━━━━━ Task data ━━━━━
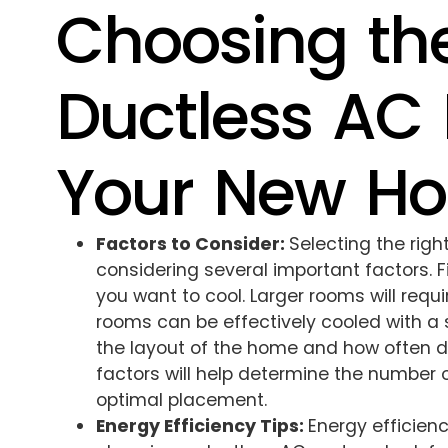
Choosing the
Ductless AC 
Your New H
Factors to Consider:
Selecting the rig
considering several important factors. Fi
you want to cool. Larger rooms will requi
rooms can be effectively cooled with a 
the layout of the home and how often di
factors will help determine the number 
optimal placement.
Energy Efficiency Tips:
Energy efficien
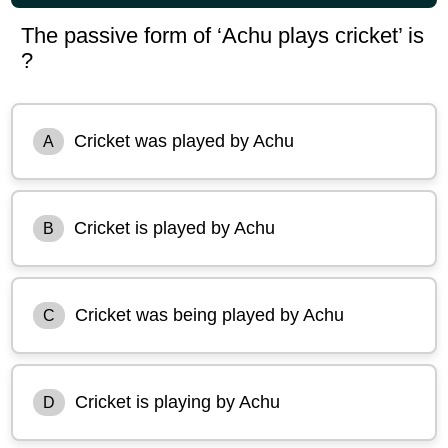
The passive form of ‘Achu plays cricket’ is
?
Cricket was played by Achu
A
Cricket is played by Achu
B
Cricket was being played by Achu
C
Cricket is playing by Achu
D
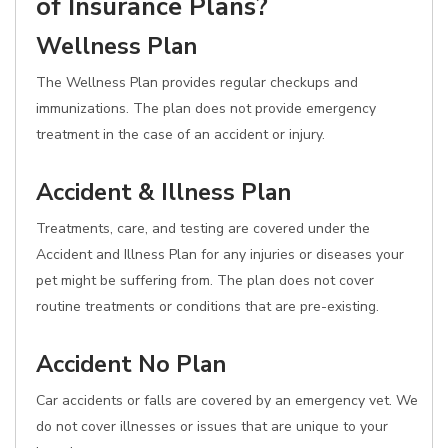
of Insurance Plans?
Wellness Plan
The Wellness Plan provides regular checkups and
immunizations. The plan does not provide emergency
treatment in the case of an accident or injury.
Accident & Illness Plan
Treatments, care, and testing are covered under the
Accident and Illness Plan for any injuries or diseases your
pet might be suffering from. The plan does not cover
routine treatments or conditions that are pre-existing.
Accident No Plan
Car accidents or falls are covered by an emergency vet. We
do not cover illnesses or issues that are unique to your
━━━━━
__What you will do__:
Print the records again exactly. Skip every picture.

__Task output__:
Choosing the
Ductless AC 
Your New H
Factors to Consider:
Selecting the rig
considering several important factors. Fi
you want to cool. Larger rooms will requi
rooms can be effectively cooled with a 
the layout of the home and how often di
factors will help determine the number 
optimal placement.
Energy Efficiency Tips:
Energy efficien
The passive form of ‘Achu plays cricket’ is
?
Cricket was played by Achu
A
Cricket is played by Achu
B
Cricket was being played by Achu
C
Cricket is playing by Achu
D
of Insurance Plans?
Wellness Plan
The Wellness Plan provides regular checkups and
immunizations. The plan does not provide emergency
treatment in the case of an accident or injury.
Accident & Illness Plan
Treatments, care, and testing are covered under the
Accident and Illness Plan for any injuries or diseases your
pet might be suffering from. The plan does not cover
routine treatments or conditions that are pre-existing.
Accident No Plan
Car accidents or falls are covered by an emergency vet. We
do not cover illnesses or issues that are unique to your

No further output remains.